Most of you know that we at HESA do the data collection and analysis for the Globe and Mail’s Canadian University Report. But what we do with that data is much more than just gives scores to each institution. We also spend a lot of our time mining that data for all its worth, looking for insight into the student experience (and not just on those miserable Toronto students).
Today we’d like to look at how students describe their best and worst academic experiences.
Now, you might think that these two things are pretty similar: one being the obverse of the other. Good profs = best experience, bad profs = worst experience, etc. But it turns out it’s not quite so simple.
Take technology and facilities, for instance. Students almost never cite great tech as being part of their best experience; they do, however, routinely describe bad tech as being a “worst experience.” They never describe a well-organized course or professor as a positive experience, but they regularly describe it as a worst experience.

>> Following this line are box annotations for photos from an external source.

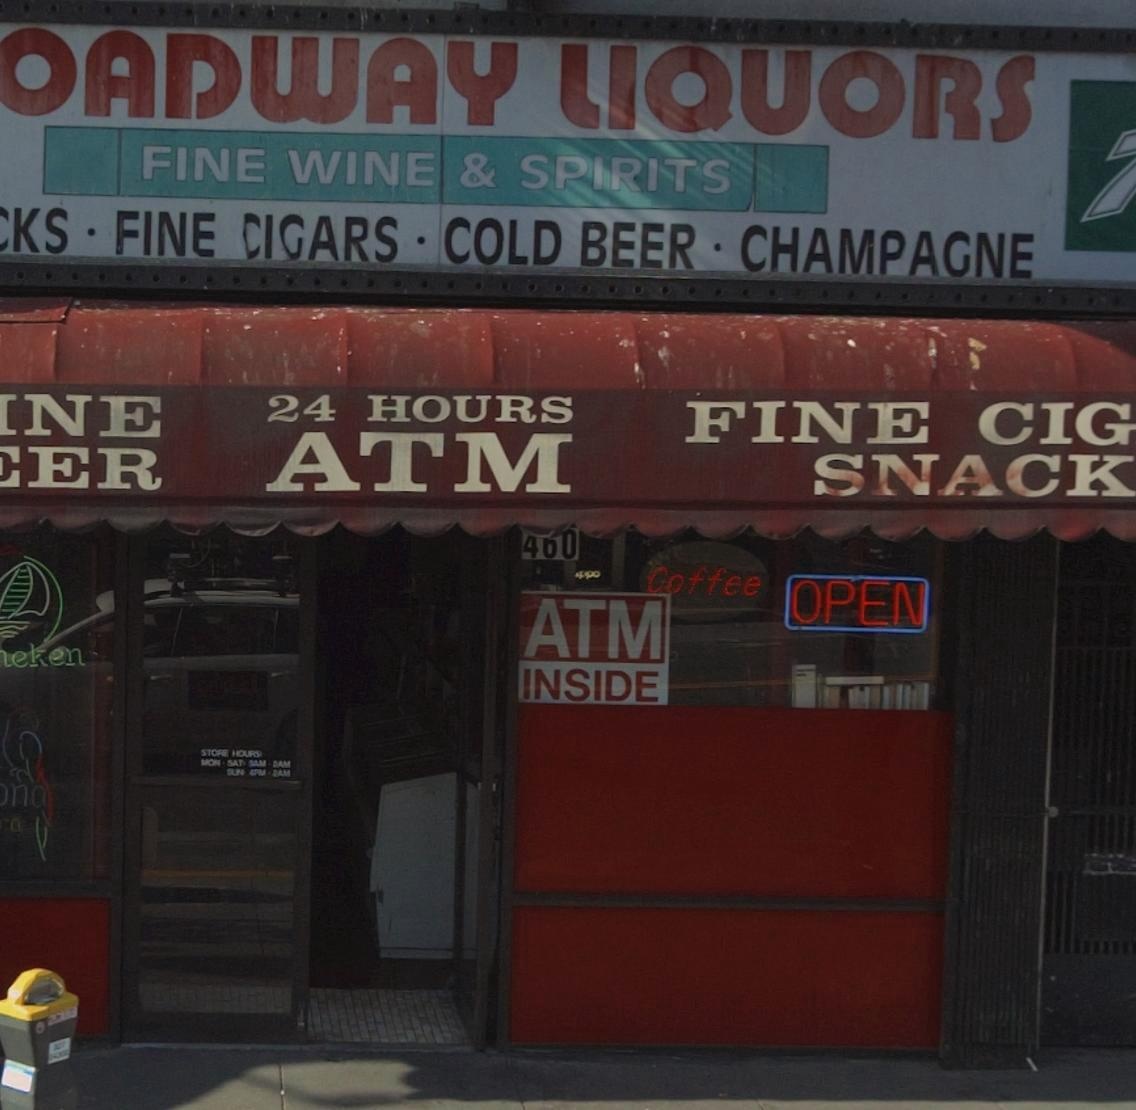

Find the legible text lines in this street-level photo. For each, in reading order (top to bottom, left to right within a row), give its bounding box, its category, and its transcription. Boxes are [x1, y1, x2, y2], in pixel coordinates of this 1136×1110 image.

[80, 25, 1038, 149] BusinessName: ADWAY LIQUORS
[140, 143, 732, 196] None: FINE WINE & SPIRITS
[6, 203, 1038, 285] None: KS * FINE CIGARS * COLD BEER * CHAMPAGNE
[22, 390, 163, 440] None: NE
[265, 393, 574, 425] None: 24 HOURS
[683, 398, 1134, 451] None: FINE CIG
[25, 444, 167, 493] None: ER
[263, 427, 575, 495] None: ATM
[813, 449, 1136, 501] None: SNACK
[520, 523, 577, 561] StreetNumber: 4*0
[644, 563, 763, 599] None: Coffee
[790, 577, 926, 628] None: OPEN
[520, 595, 665, 663] None: ATM
[11, 640, 87, 669] BusinessName: eken
[521, 666, 661, 704] None: INSIDE
[7, 780, 49, 815] None: na
[199, 747, 262, 759] None: STORE HOURS
[199, 757, 292, 769] None: MON-SAT: *AM=*AM
[225, 767, 292, 779] None: SUN *PM=2AM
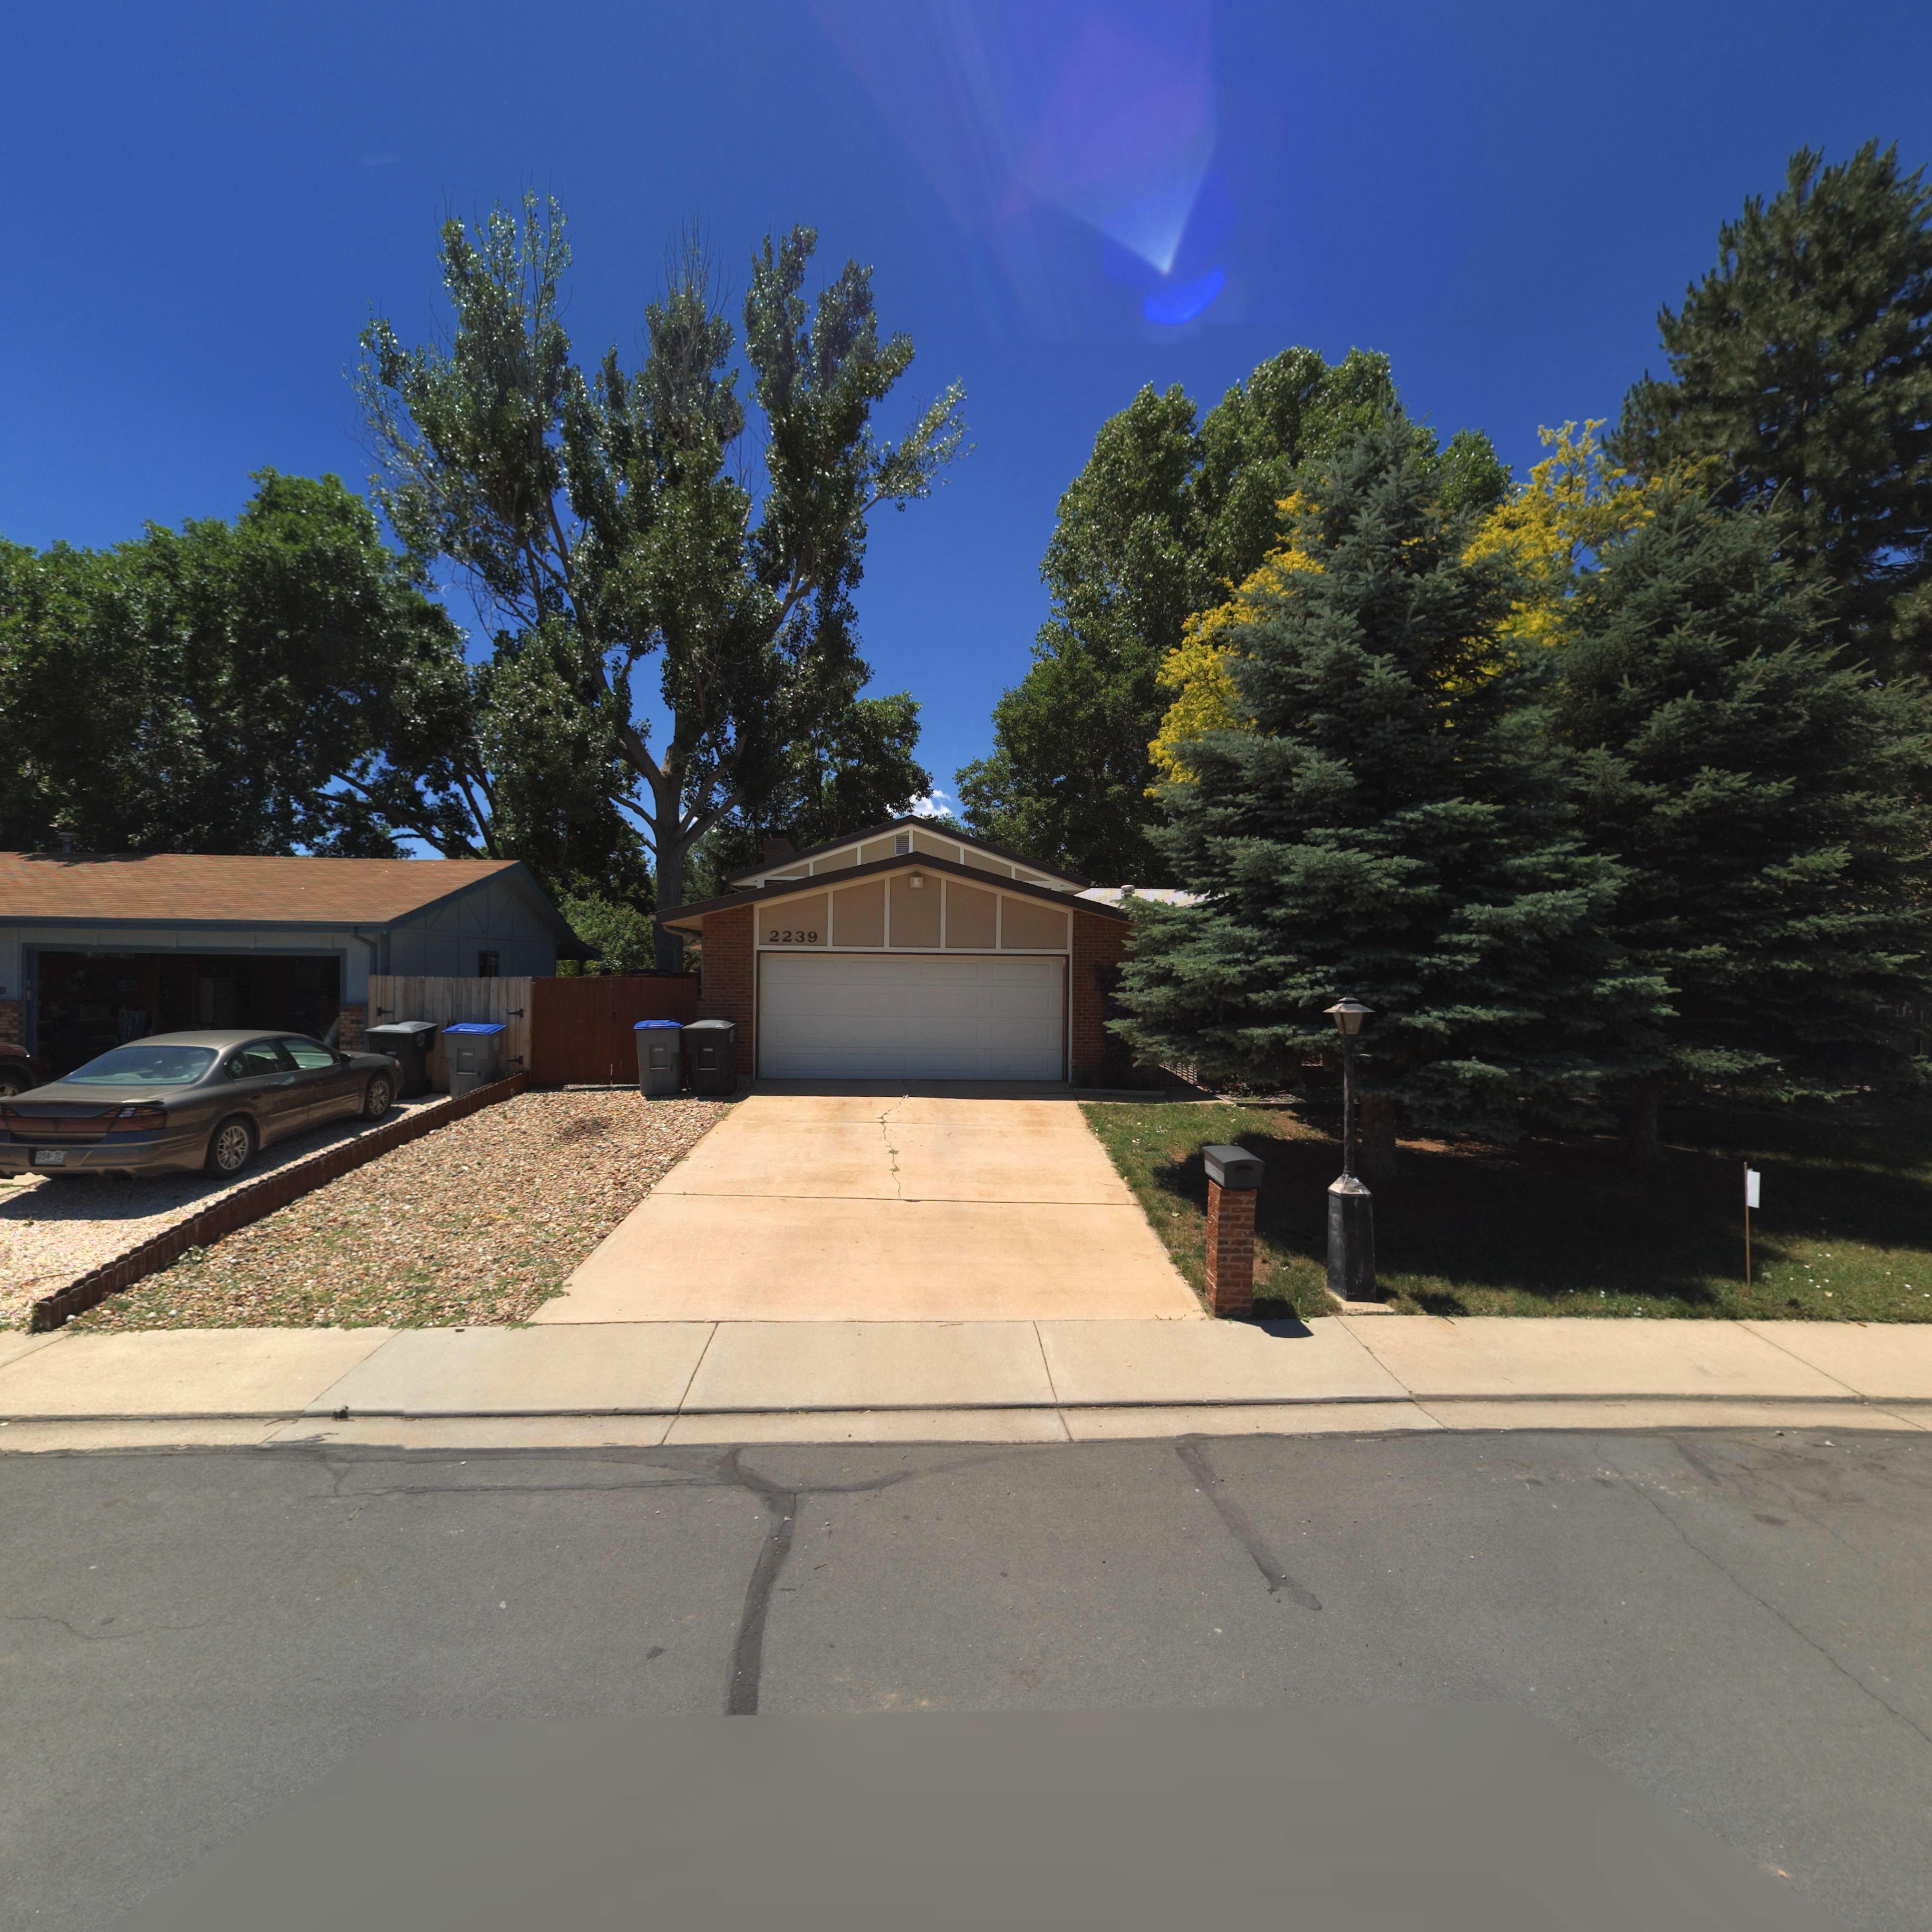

When students talk about what made their experience at university so great, they tend to describe things like personal and intellectual growth and forming relationships (both with other students and professors). When they talk about worst experiences, they often talk about particular episodes or incidents. In other words, the good stuff takes months or years to build, the bad stuff is quicker and more transactional.
It’s an old rule of customer service – a positive reputation can take a long time to cultivate, but a bad reputation can be gained in a minute. Turns out it’s the same thing in higher education. It’s a lesson that we should all take to heart.
Could’t agree more Alex. The best student esperiences are defnitely the result of positive personal contact between students and those of us who work on their behalf at colleges and universities. Even with all the new technologies, social media and the rest, we must never loose sight of this.